Restructuring of companies in accordance with the ohada law is the corporate management term for the act of reorganising the legal, ownership, operational, or other structures of a company for the purpose of making it more profitable or better organized for its present needs. Generally, corporate restructuring happens when a corporate entity is experiencing significant problems and is in financial jeopardy. Restructuring may take place between companies of different types and in principle this does not raise many difficulties. More complicated problems may arise if the nationalities of the companies are different. The ohada law has made reference to three categories of restructuring as follows;
Restructuring Involving Companies of Different types: The ohada Uniform Act provides that unless provided to the contrary elsewhere in the Uniform Act, restructuring may involve companies of different types. Such restructuring will not involve “Société en Participation” which although they are referred to as companies, have no corporate personality and no assets and liabilities in their own name, or “Société de Fait” which have not been properly incorporated.

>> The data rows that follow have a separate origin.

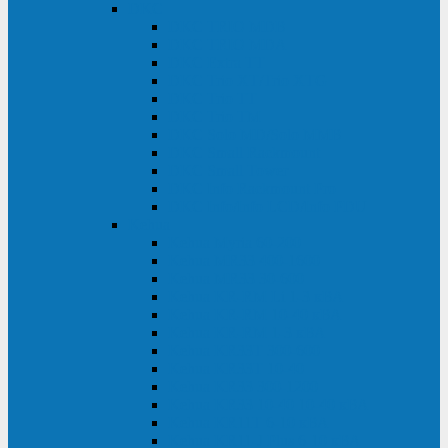
DKC
DKC TRIO MDB
DKC TRIO MDA
DKC Extra TT
DKC Trio XT/Trio XTG
DKC Trio TT
DKC Trio TM
DKC Solo MD/Solo MMB
DKC Small Rackmount
DKC Small Tower
DKC Info Rackmount Pro
DKC Info/Info LCD/Info PDU
Kehua
Kehua Myria 60-200
Kehua MR33 400-1600
Kehua MR33 30-600
Kehua KR-RM Li 1-3 кВА
Kehua KR-RM 10-40 кВА
Kehua KR-RM 1-3 кВА
Kehua KR33T 300-600
Kehua KR33T 10-40
Kehua KR33 300-1200
Kehua KR33 10-40 10-40 кВА
Kehua KR11T 6-10 кВА
Kehua KR11-J Plus 6-10 кВА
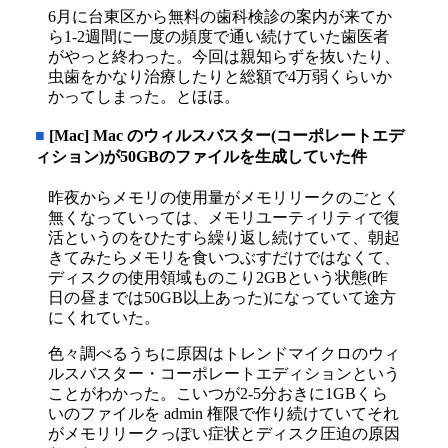
6月に台東区から無料の歯科検診の案内が来てか
ら1-2週間に一度の頻度で通い続けていた歯医者
がやっと終わった。今回は親知らずを抜いたり、
虫歯をかなり治療したりと総額で4万弱くらいか
かってしまった。とほほ。
■
[Mac] Mac のウィルスバスター(コーポレートエデ
ィション)が50GBのファイルを生成していた件
昨夜からメモリの使用量がメモリリークのごとく
無くなっていっては、メモリユーティリティで復
活というのをひたすら繰り返し続けていて、朝起
きてみたらメモリを食いつぶすだけではなくて、
ディスクの使用領域ものこり2GBという状態(昨
日の昼までは50GB以上あった)になっていて途方
にくれていた。
色々調べるうちに原因はトレンドマイクロのウィ
ルスバスター・コーポレートエディションという
ことがわかった。こいつが2-5分おきに1GBくら
いのファイルを admin 権限で作り続けていてそれ
がメモリリークっぽい症状とディスク圧迫の原因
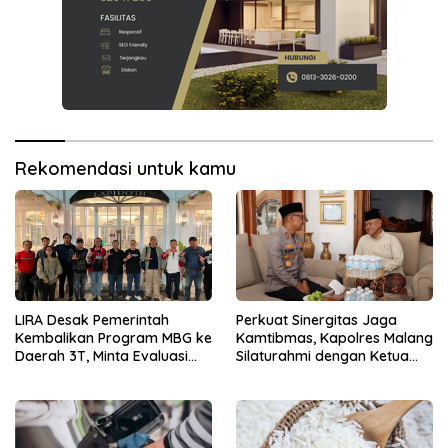
Rekomendasi untuk kamu
LIRA Desak Pemerintah
Perkuat Sinergitas Jaga
Kembalikan Program MBG ke
Kamtibmas, Kapolres Malang
Daerah 3T, Minta Evaluasi
Silaturahmi dengan Ketua
Total
PCNU Gus Hamim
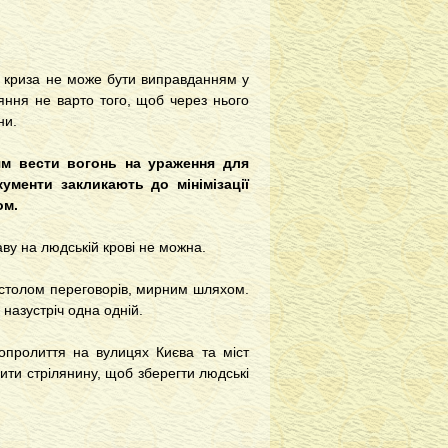
на криза не може бути виправданням у
яння не варто того, щоб через нього
ни.
м вести вогонь на ураження для
ументи закликають до мінімізації
ом.
аву на людській крові не можна.
 столом переговорів, мирним шляхом.
назустріч одна одній.
опролиття на вулицях Києва та міст
ити стрілянину, щоб зберегти людські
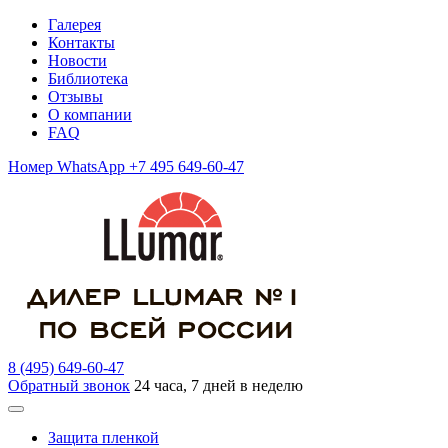
Галерея
Контакты
Новости
Библиотека
Отзывы
О компании
FAQ
Номер WhatsApp +7 495 649-60-47
8 (495) 649-60-47
Обратный звонок
24 часа, 7 дней в неделю
Защита пленкой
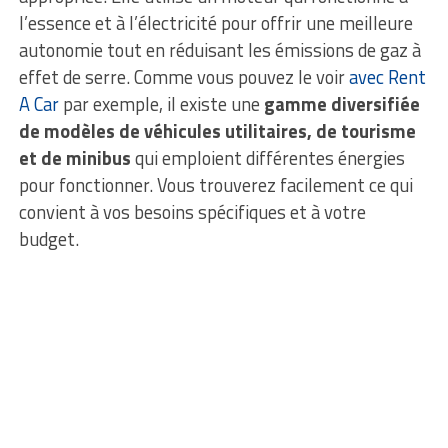
l’essence et à l’électricité pour offrir une meilleure
autonomie tout en réduisant les émissions de gaz à
effet de serre. Comme vous pouvez le voir
avec Rent
A Car
par exemple, il existe une
gamme diversifiée
de modèles de véhicules utilitaires, de tourisme
et de minibus
qui emploient différentes énergies
pour fonctionner. Vous trouverez facilement ce qui
convient à vos besoins spécifiques et à votre
budget.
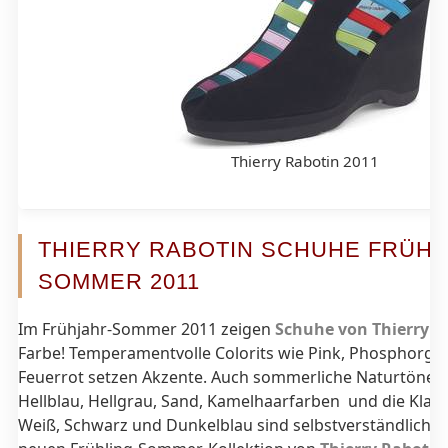
Thierry Rabotin 2011
THIERRY RABOTIN SCHUHE FRÜHJ
SOMMER 2011
Im Frühjahr-Sommer 2011 zeigen
Schuhe von Thierry R
Farbe! Temperamentvolle Colorits wie Pink, Phosphorgr
Feuerrot setzen Akzente. Auch sommerliche Naturtöne 
Hellblau, Hellgrau, Sand, Kamelhaarfarben und die Klas
Weiß, Schwarz und Dunkelblau sind selbstverständlich in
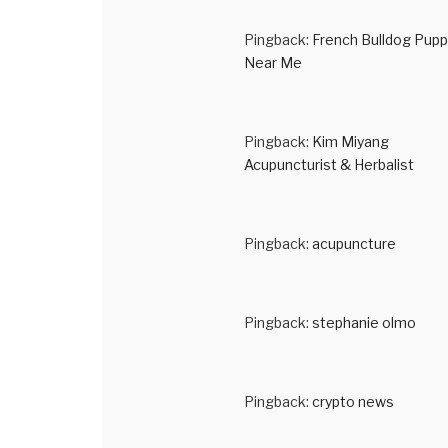
Pingback:
French Bulldog Pupp
Near Me
Pingback:
Kim Miyang
Acupuncturist & Herbalist
Pingback:
acupuncture
Pingback:
stephanie olmo
Pingback:
crypto news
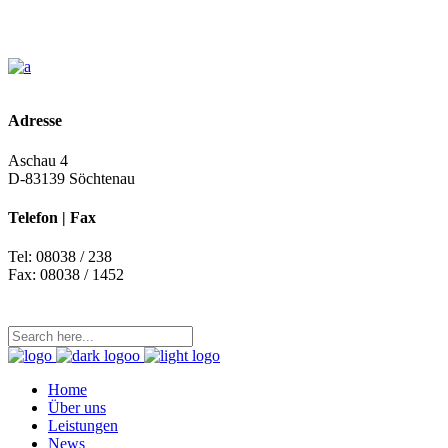
Adresse
Aschau 4
D-83139
Söchtenau
Telefon | Fax
Tel: 08038 / 238
Fax: 08038 / 1452
Home
Über uns
Leistungen
News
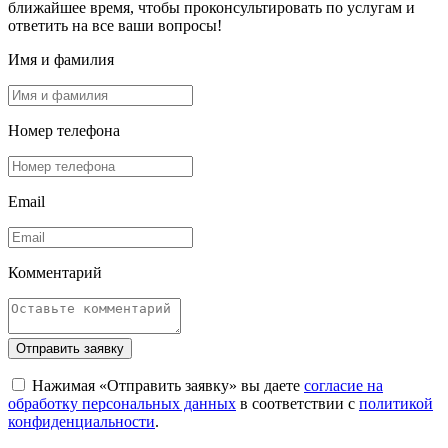
ближайшее время, чтобы проконсультировать по услугам и
ответить на все ваши вопросы!
Имя и фамилия
Номер телефона
Email
Комментарий
Отправить заявку
Нажимая «Отправить заявку» вы даете
согласие на
обработку персональных данных
в соответствии с
политикой
конфиденциальности
.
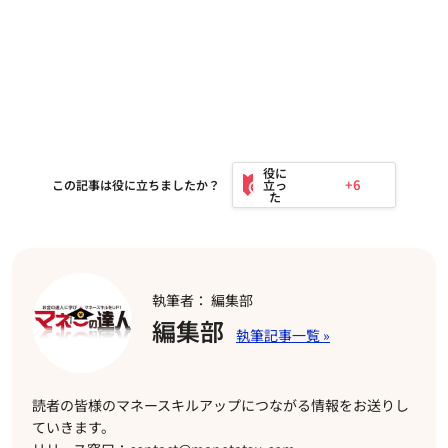
+6
この記事は役に立ちましたか？
執筆者： 編集部
編集部
読者の皆様のマネースキルアップにつながる情報をお送りし
ていきます。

Therefore, restructuring may involve companies of any other type referred to in the Uniform Act such as Public Limited Companies, Private Limited Companies, Société en nom collectif or SNC, Société en commandite simple or SCS.
Restructuring Involving Companies in Liquidation: Companies in the process of being liquidated maybe involved in a merger. However, such companies may only be the absorbed company and never the absorbing company. There is no similar provision for Spin-Offs and Partial Business Transfers involving such companies.
Restructuring Involving Companies of Different Nationalities: As regards companies created in different ohada member states, the cross-border nature of the ohada law will regulate the restructuring procedure. However, for companies incorporated out of the ohada region, and engaged with another company in the ohada region, the restructuring procedure will operate in accordance with the ohada law subject to any contrary mandatory provision in the laws of the third party state.